A specific financial cost to hospitals has not been determined, but it's clear that the ruling could damage hospital company stocks. According to research from the RAND corporation, Obamacare enrollment numbers stand to drop by an estimated 9.6 million due to patients who purchased private individual coverage in the 34 states that rely on the federal exchange losing subsidies.
Major hospital trade groups and lobbies filed a friend-of-the-court brief on January 28 in King v. Burwell, the case that will essentially decide whether subsidies in those 34 states are illegal based on specific language in the Affordable Care Act. A few words in the ACA say an exchange should be established by the state, though the legislation's supporters note the law also has provisions for the federal government to run the exchange if the states don't. The legislation's challengers say it should be up to the individual state to decide whether to have any exchange, much like states can opt out of the law's Medicaid expansion. These opponents are primarily making the case that federal subsidies in the states using the federally-run healthcare.gov are illegal.

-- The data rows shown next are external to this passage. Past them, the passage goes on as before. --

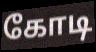
கோடிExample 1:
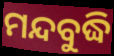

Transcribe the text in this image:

ମନ୍ଦବୁଦ୍ଧି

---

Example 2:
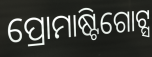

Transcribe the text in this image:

ପ୍ରୋମାଷ୍ଟିଗୋଟ୍ସ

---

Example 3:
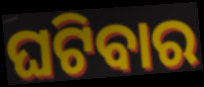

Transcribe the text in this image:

ଘଟିବାର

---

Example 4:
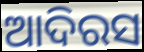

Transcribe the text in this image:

ଆଦିରସ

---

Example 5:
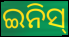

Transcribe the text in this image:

ଇନିସ୍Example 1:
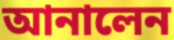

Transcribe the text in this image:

আনালেন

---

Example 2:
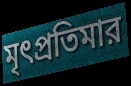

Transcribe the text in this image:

মৃৎপ্রতিমার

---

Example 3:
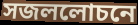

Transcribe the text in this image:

সজললোচনে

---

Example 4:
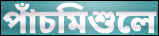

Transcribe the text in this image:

পাঁচমিশুলে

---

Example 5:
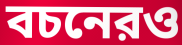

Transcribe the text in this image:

বচনেরও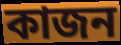
কাজন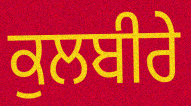
ਕੁਲਬੀਰੇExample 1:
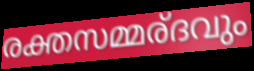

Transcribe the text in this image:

രക്തസമ്മര്ദവും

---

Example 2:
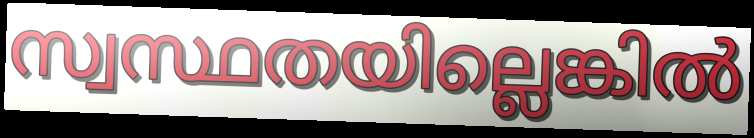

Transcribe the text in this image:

സ്വസ്ഥതയില്ലെങ്കിൽ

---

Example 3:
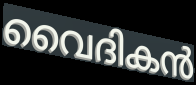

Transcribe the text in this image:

വൈദികൻ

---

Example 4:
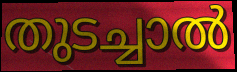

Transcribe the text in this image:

തുടച്ചാൽ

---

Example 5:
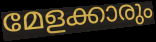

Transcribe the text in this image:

മേളക്കാരും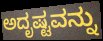
ಅದೃಷ್ಟವನ್ನು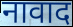
नावादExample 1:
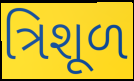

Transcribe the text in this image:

ત્રિશૂળ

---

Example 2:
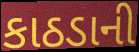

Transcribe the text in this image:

કાઠડાની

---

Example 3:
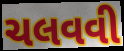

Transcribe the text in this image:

ચલવવી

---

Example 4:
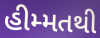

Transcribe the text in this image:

હીમ્મતથી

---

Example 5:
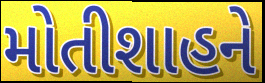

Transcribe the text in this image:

મોતીશાહને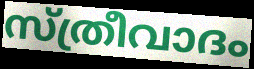
സ്ത്രീവാദംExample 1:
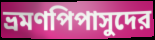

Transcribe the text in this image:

ভ্রমণপিপাসুদের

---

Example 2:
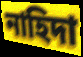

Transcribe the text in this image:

নাহিদা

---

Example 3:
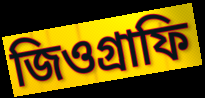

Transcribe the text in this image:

The organizations that filed the brief are: the American Hospital Association; the Association of American Medical Colleges, which represents academic medical centers; America's Essential Hospitals, which represents public hospitals; and the Federation of American Hospitals, which represents investor-owned hospital chains including Community Health Systems, HCA Holdings, LifePoint Hospitals, and Tenet Healthcare.
The organizations opine that the language of the ACA does indeed support the subsidies: "Petitioners believe that language supports their quest to cut off subsidies, but it does not. On the contrary, the Act's definitional sections make clear that (Section 36B) extends subsidies to residents of every state, including those with federally facilitated exchanges."

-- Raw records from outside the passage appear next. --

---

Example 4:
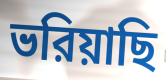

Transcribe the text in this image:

ভরিয়াছি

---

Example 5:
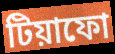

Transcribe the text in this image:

টিয়াফো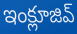
ఇంక్లూజివ్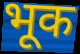
भूकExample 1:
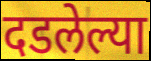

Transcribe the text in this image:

दडलेल्या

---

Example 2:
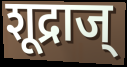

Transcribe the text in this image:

शूद्राज्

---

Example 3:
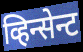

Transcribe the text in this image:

व्हिन्सेन्ट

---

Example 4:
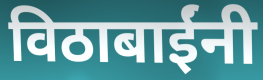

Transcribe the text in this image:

विठाबाईंनी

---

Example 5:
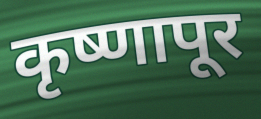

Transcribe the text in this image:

कृष्णापूर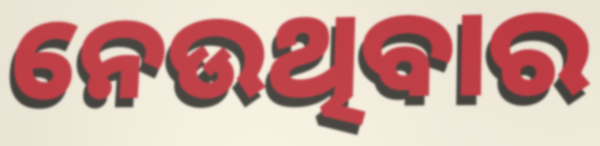
ନେଉଥିବାରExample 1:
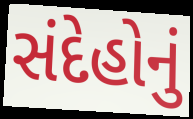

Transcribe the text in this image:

સંદેહોનું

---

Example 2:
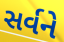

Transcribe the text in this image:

સર્વને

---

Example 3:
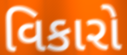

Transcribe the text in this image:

વિકારો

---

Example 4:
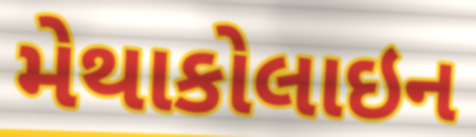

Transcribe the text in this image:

મેથાકોલાઇન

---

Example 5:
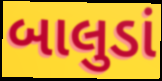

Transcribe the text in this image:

બાલુડાં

However, the concern is that if the Supreme Court were to disagree and rule the federal subsidies illegal, rising premiums could end up derailing the law. "A market without subsidies will trigger a premium 'death spiral' in those states (with federally facilitated exchanges)," the hospital lobbies argued in their brief. "With subsides gone and premiums pushed higher, younger and healthier patients would drop coverage," the brief adds, highlighting the biggest threat posed by an unfavorable Supreme Court ruling.

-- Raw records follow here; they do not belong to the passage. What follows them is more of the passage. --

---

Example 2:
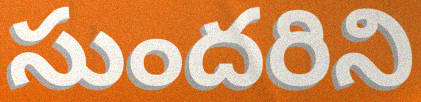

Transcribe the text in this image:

సుందరిని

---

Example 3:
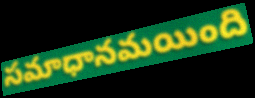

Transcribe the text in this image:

సమాధానమయింది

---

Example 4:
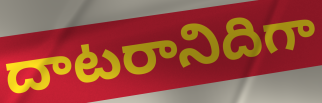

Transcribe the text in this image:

దాటరానిదిగా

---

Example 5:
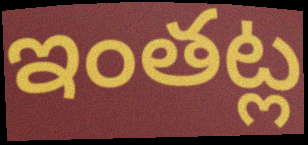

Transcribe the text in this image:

ఇంతట్ల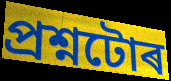
প্ৰশ্নটোৰ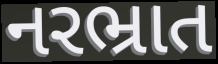
નરભ્રાત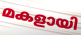
മകളായി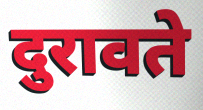
दुरावते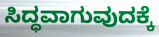
ಸಿದ್ಧವಾಗುವುದಕ್ಕೆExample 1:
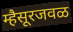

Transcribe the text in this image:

म्हैसूरजवळ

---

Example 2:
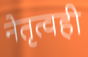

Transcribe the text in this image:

This potential decline in coverage gives rise to a particular worry of the hospital industry: a spike in medical care costs for which no payment is received from patients or their insurers.
The American Hospital Association said in a study earlier this month that uncompensated care costs hit an all-time high of $46.4 billion in 2013, the latest year for which the trade group had information on such expenses. These uncompensated care costs amounted to 5.9% of hospital expenses, according to the AHA.
The White House has said uncompensated care costs have since fallen by several billion dollars thanks to the expansion of benefits under the health law. Companies such as Tenet and HCA have also reported in recent quarters that unpaid medical bills are down, contributing to higher earnings since broader subsidized coverage has been available under the law in the last year.
Hospitals said in the brief that uncompensated care costs would jump above already unprecedented levels if the Supreme Court ruling goes against subsidies. And that would hit hospital company earnings hard, meaning investors in these stocks should be on high alert come June, when a decision from the Supreme Court is expected.